Sub-terahertz wavelengths can be detected through fog and dust clouds with ease, whereas the infrared-based LiDAR imaging systems used in autonomous vehicles today struggle. To detect objects, a sub-terahertz imaging system sends an initial signal through a transmitter – a receiver then measures the absorption and reflection of the rebounding sub-terahertz wavelengths. That sends a signal to a processor that recreates an image of the object.
But implementing sub-terahertz sensors into driverless cars is challenging. Sensitive, accurate object-recognition requires a strong output baseband signal from receiver to processor. Traditional systems, made of discrete components that produce such signals, are large and expensive. Smaller, on-chip sensor arrays exist, but they produce weak signals.

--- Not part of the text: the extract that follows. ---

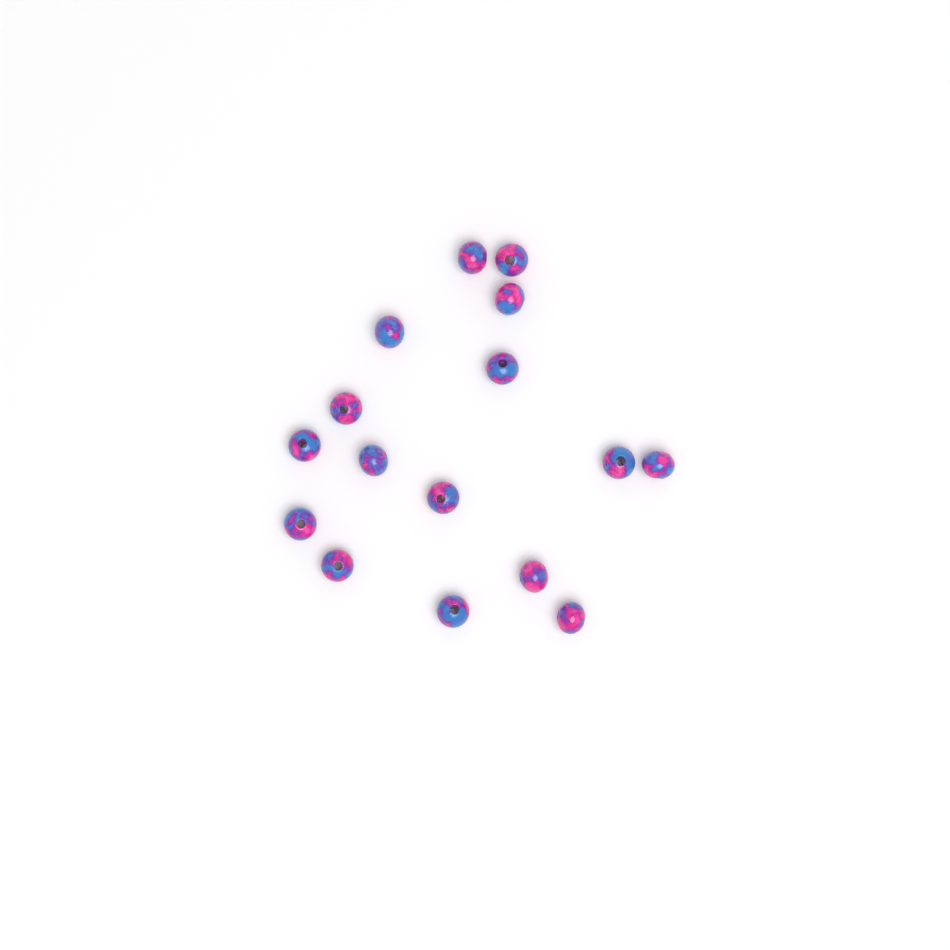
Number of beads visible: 16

In a paper published online by the IEEE Journal of Solid-State Circuits, the researchers describe a two-dimensional, sub-terahertz receiving array on a chip that is orders of magnitude more sensitive, meaning it can better capture and interpret sub-terahertz wavelengths in the presence of a lot of signal noise.

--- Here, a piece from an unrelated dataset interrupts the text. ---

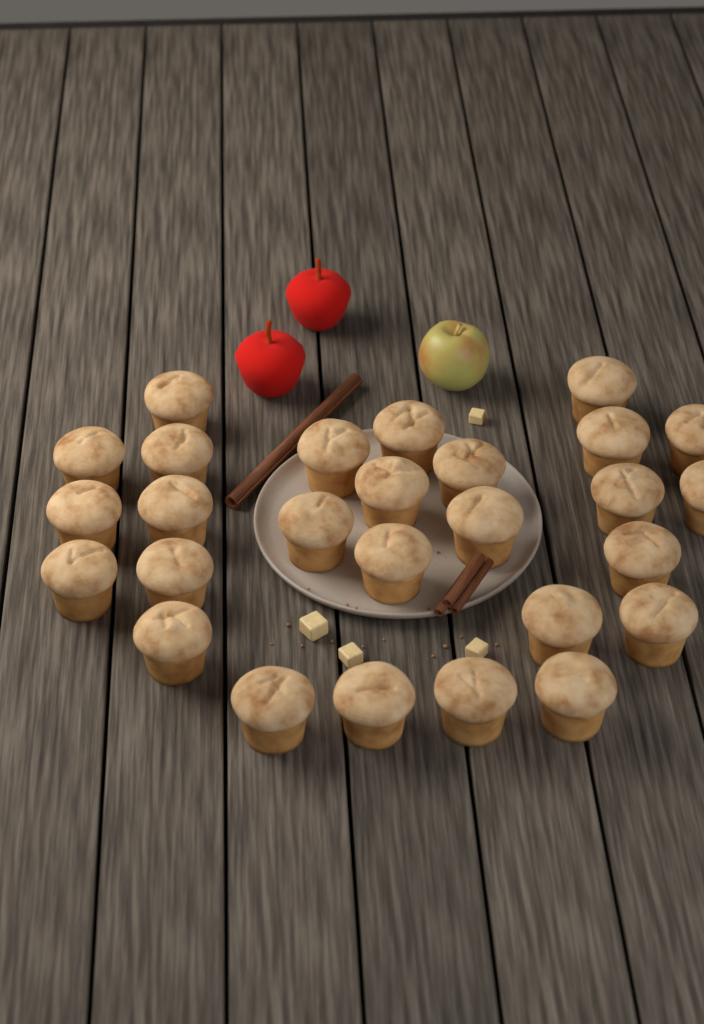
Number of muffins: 27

To achieve this, they implemented a scheme of independent signal-mixing pixels -– called "heterodyne detectors" – that are usually very difficult to densely integrate into chips. The researchers drastically shrank the size of the heterodyne detectors so that many of them can fit into a chip. The trick was to create a compact, multipurpose component that can simultaneously down-mix input signals, synchronize the pixel array, and produce strong output baseband signals.
The researchers built a prototype, which has a 32-pixel array integrated on a 1.2-square-millimeter device. The pixels are approximately 4,300 times more sensitive than the pixels in today's best on-chip sub-terahertz array sensors. With a little more development, the chip could potentially be used in driverless cars and autonomous robots.